EARLY GREEK THINKING


In the "as well as," the ordinary opinion of mortals merely follows the "here and there" (ἀλλάσσειν, VIII, 41) of particular "places." Ordinary perception certainly moves within the lightedness of what is present and sees what is shining out, φανόν (VIII, 41), in color; but it is dazzled by changes of color, ἀμείβειν, and pays no attention to the still light of the lighting that emanates from duality and is φύσις: the bringing-forward-into-view—the way the word speaks, not the way in which terms as mere names speak.

τῷ πάντ' ὄνομ' ἔσται (VIII, 38): thereby will everything (that is present) become present in a merely presumed disclosure which permits the predominance of terms. How does this happen? Through Μοῖρα, through the destining of the disclosure of the duality. How are we to understand this? In the unfolding of the twofold what is present comes to appear with the shining of presencing.
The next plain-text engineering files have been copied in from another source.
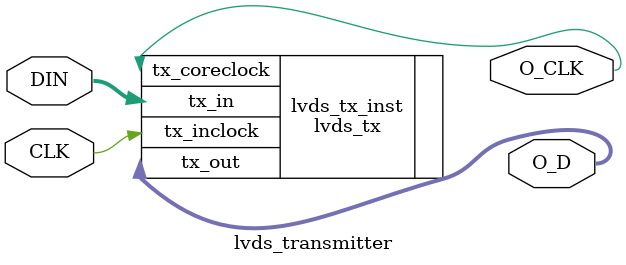
<source format=v>
`timescale 1ns / 1ps
`default_nettype none

module lvds_transmitter(
	input wire [11:0] DIN,
	input wire CLK,
	output wire O_CLK,
	//output wire O_FRAME,
	output wire [1:0] O_D
);

	// this is a megafunction that is two channel, internal PLL
	lvds_tx	lvds_tx_inst (
	.tx_in ( DIN ),
	.tx_inclock ( CLK ),
	.tx_out ( O_D ),
	.tx_coreclock ( O_CLK )
	);
endmodule
</source>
What is present is itself also something said, but said in name-words, in whose speaking the ordinary speech of mortals moves. The destining of the disclosure of the duality (of ἐόν) yields what is present (τὰ ἐόντα) to the everyday perception of mortals.

How does this fateful yielding occur? Already only insofar as the twofold as such, and therefore its unfolding, remain hidden. But then does self-concealment reign at the heart of disclosure? A bold thought. Heraclitus thought it. Parmenides unwittingly experienced this thought insofar as he heard the call of Ἀλήθεια and contemplated the Μοῖρα of ἐόν, the destining of the duality, with a view to what is present and also to presencing.
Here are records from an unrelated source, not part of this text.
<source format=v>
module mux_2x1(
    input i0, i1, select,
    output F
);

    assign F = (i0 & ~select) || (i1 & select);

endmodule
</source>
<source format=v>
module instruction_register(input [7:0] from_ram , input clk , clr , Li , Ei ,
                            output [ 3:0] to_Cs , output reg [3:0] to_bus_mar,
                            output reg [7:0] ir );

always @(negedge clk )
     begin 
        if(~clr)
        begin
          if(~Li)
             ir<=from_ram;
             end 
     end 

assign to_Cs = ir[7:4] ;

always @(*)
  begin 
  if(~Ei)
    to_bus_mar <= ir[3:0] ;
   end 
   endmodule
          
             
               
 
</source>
Parmenides would not have been a thinker at the earliest dawn of that thinking which is sent into the destiny of the duality if he had not thought within the area of the riddle which is silently contained in the enigmatic key word τὸ αὐτό, the Same. Herein is concealed what is thought-worthy, what in the very predominance of what is present (τὰ ἐόντα, τὰ δοκοῦντα) gives us food for thought: as the relation of thinking to Being, as the truth of Being in the sense of the disclosure of the 'duality, and as withholding from the twofold (μὴ ἐόν).


The dialogue with Parmenides never comes to an end, not only because so much in the preserved fragments of his "Didactic Poem" still remains obscure, but also because what is said there continually deserves more thought.